[Start of section]

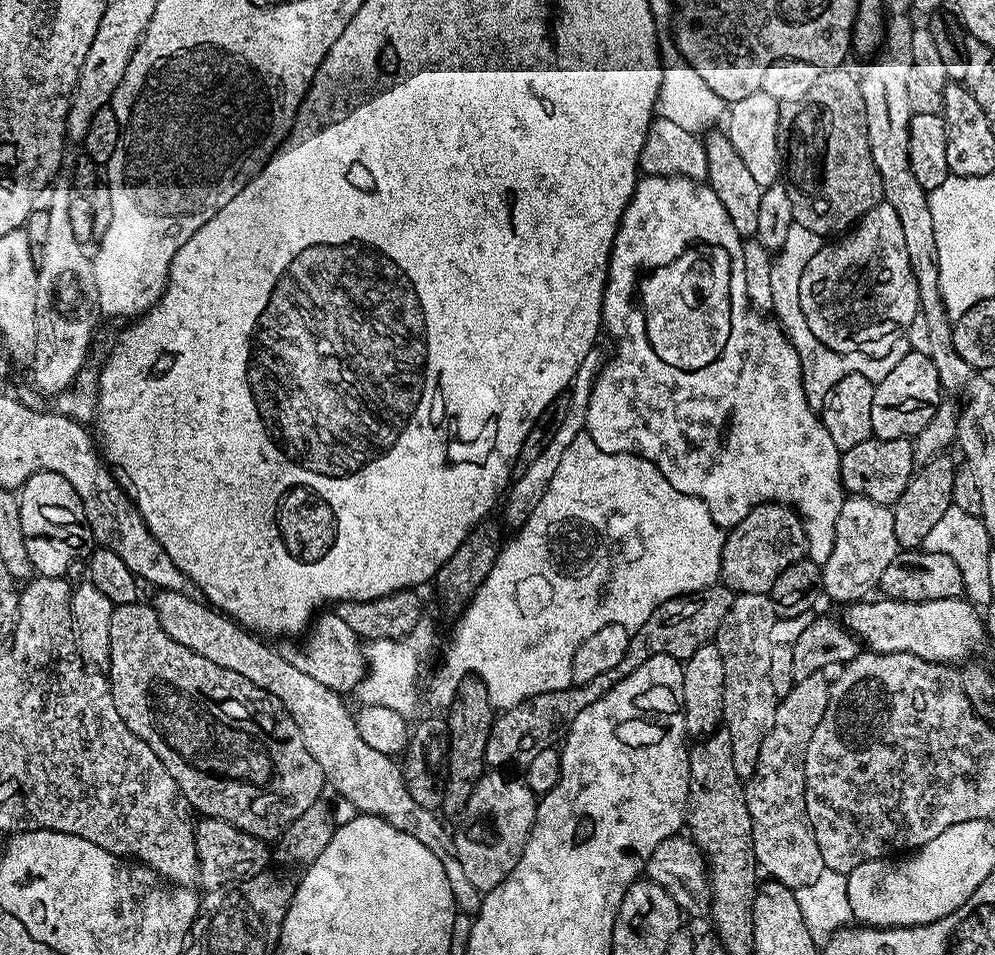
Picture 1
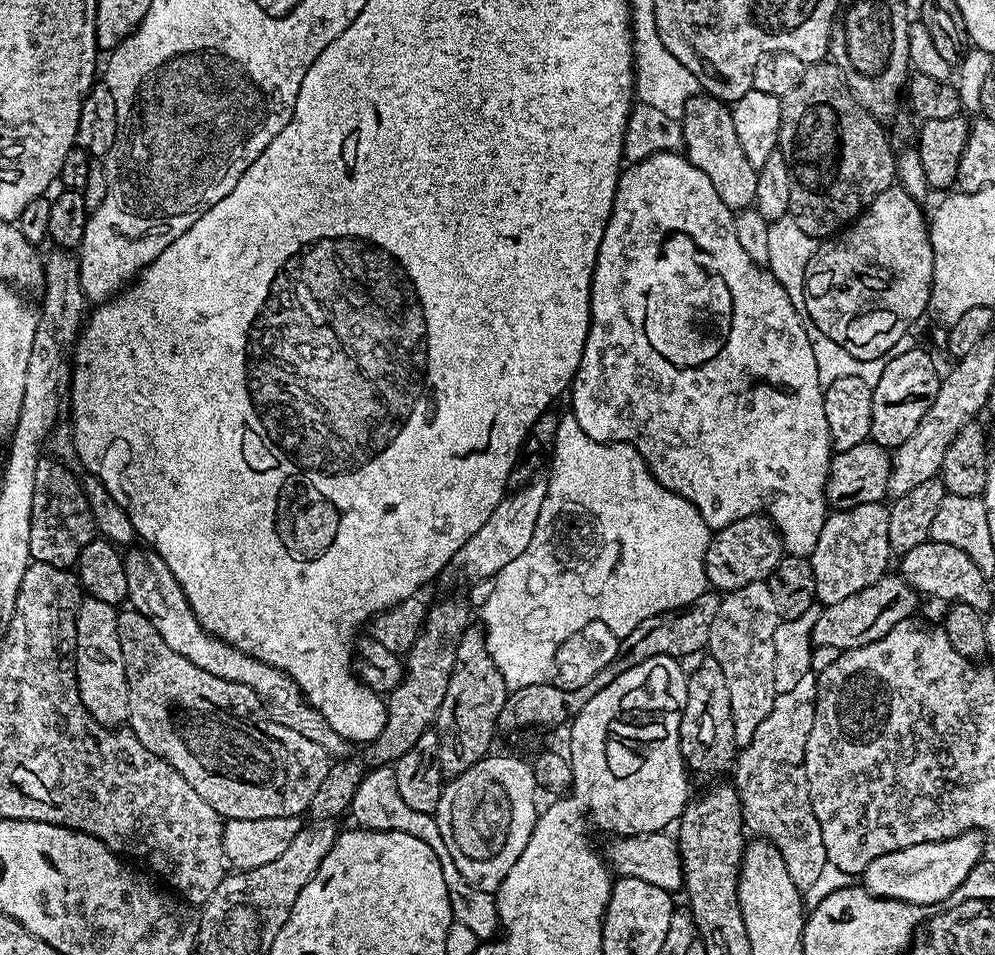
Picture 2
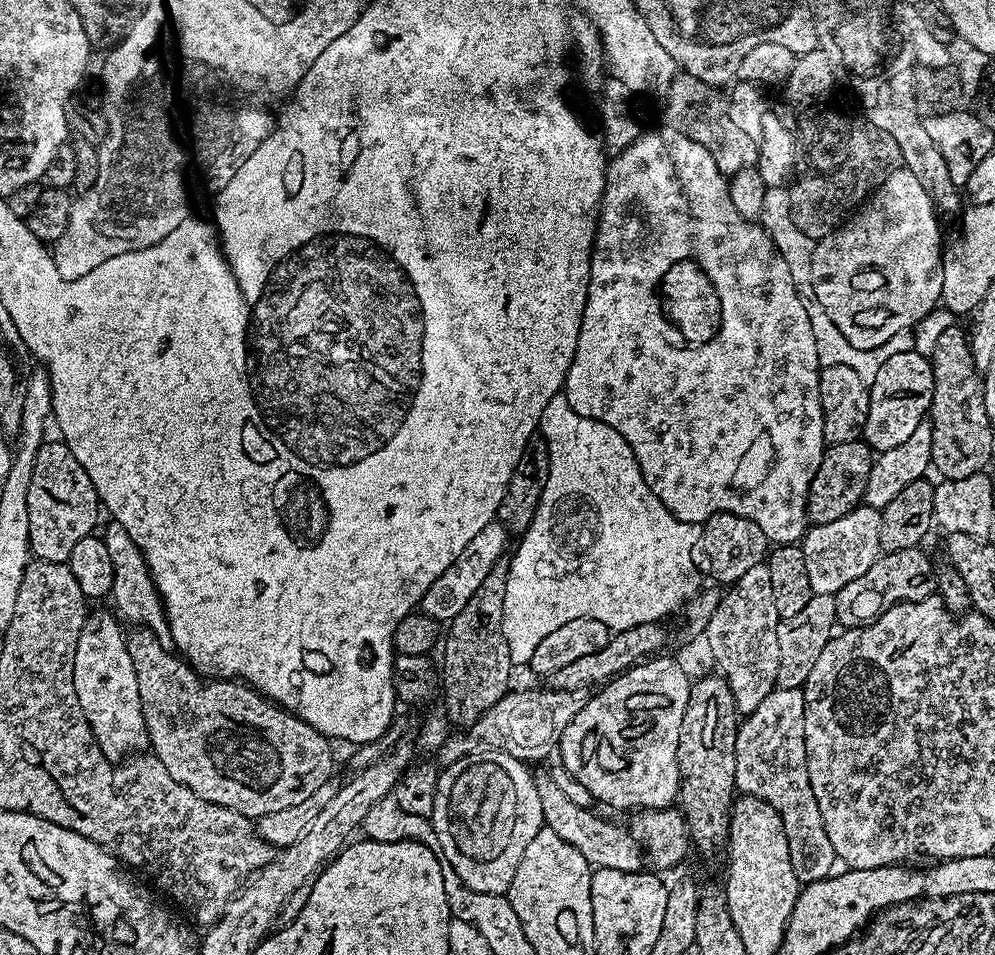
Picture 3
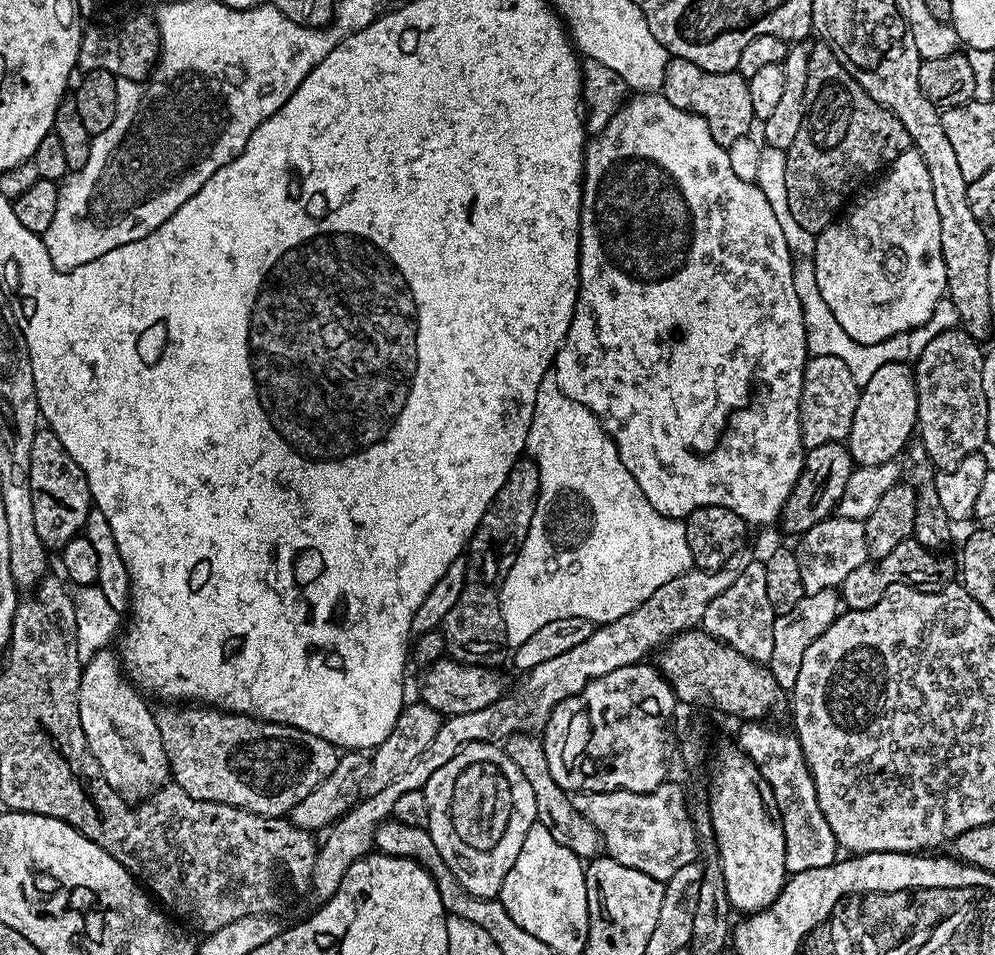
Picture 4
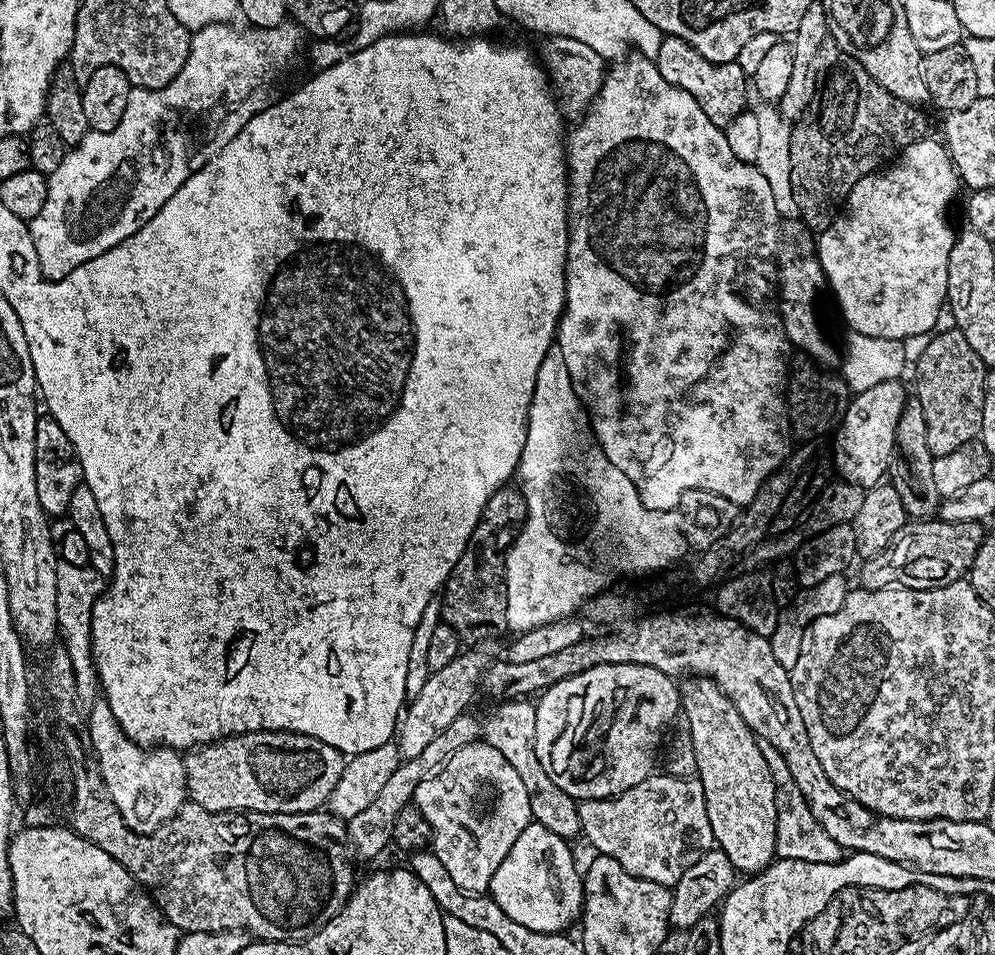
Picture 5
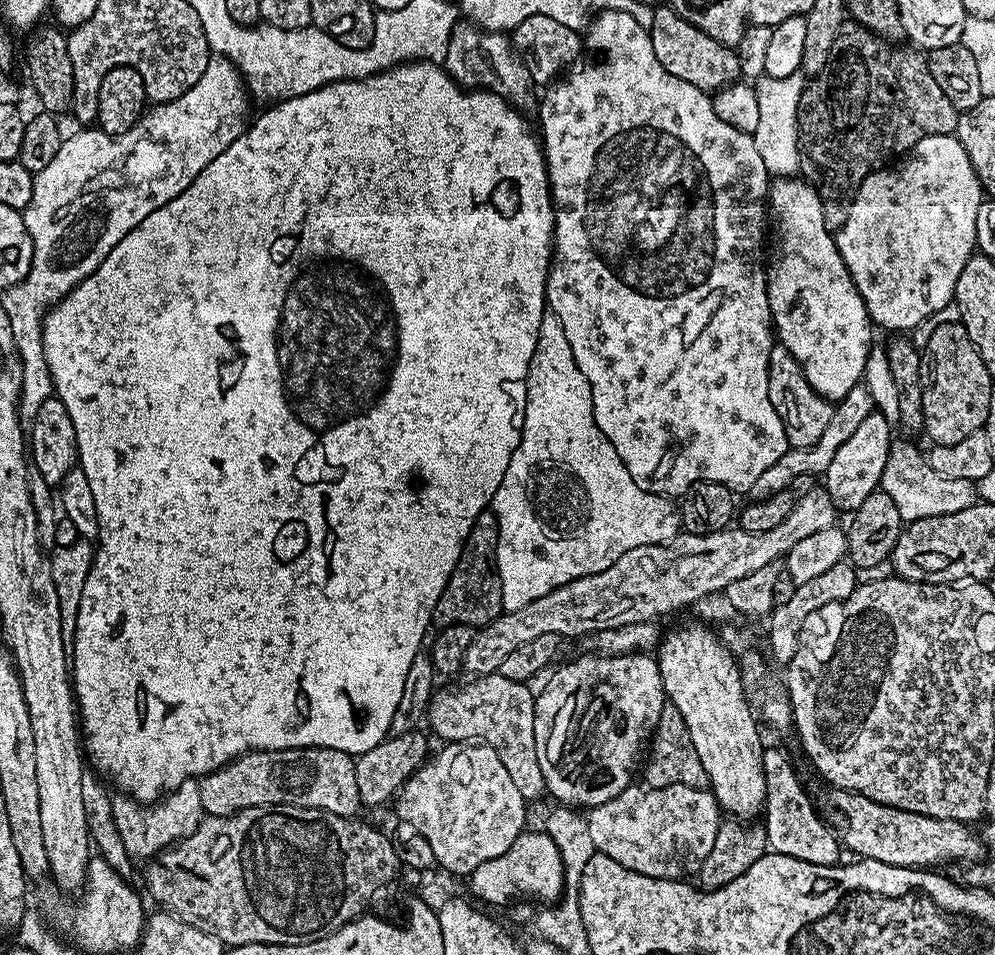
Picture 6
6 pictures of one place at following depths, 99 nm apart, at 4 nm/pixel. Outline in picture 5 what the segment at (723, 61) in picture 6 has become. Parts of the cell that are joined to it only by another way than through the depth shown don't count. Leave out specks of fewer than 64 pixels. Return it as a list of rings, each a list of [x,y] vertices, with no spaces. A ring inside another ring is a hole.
[[[664,36],[654,59],[658,74],[662,74],[662,78],[666,78],[666,82],[670,82],[670,86],[678,86],[678,90],[686,90],[686,94],[690,94],[690,98],[694,98],[694,102],[702,102],[702,110],[706,114],[706,118],[714,118],[714,122],[718,122],[718,112],[734,110],[736,104],[744,104],[742,94],[750,94],[750,92],[742,92],[742,90],[750,90],[750,78],[742,72],[742,67],[737,62],[730,64],[710,62],[710,58],[702,58],[702,54],[698,54],[698,50],[694,50],[677,36]]]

[End of section]

> [TO DO]
Return the records verbatim, minus pictures.

> [RESULT]
Picture 1
Picture 2
Picture 3
Picture 4
Picture 5
Picture 6
6 pictures of one place at following depths, 99 nm apart, at 4 nm/pixel. Outline in picture 5 what the segment at (723, 61) in picture 6 has become. Parts of the cell that are joined to it only by another way than through the depth shown don't count. Leave out specks of fewer than 64 pixels. Return it as a list of rings, each a list of [x,y] vertices, with no spaces. A ring inside another ring is a hole.
[[[664,36],[654,59],[658,74],[662,74],[662,78],[666,78],[666,82],[670,82],[670,86],[678,86],[678,90],[686,90],[686,94],[690,94],[690,98],[694,98],[694,102],[702,102],[702,110],[706,114],[706,118],[714,118],[714,122],[718,122],[718,112],[734,110],[736,104],[744,104],[742,94],[750,94],[750,92],[742,92],[742,90],[750,90],[750,78],[742,72],[742,67],[737,62],[730,64],[710,62],[710,58],[702,58],[702,54],[698,54],[698,50],[694,50],[677,36]]]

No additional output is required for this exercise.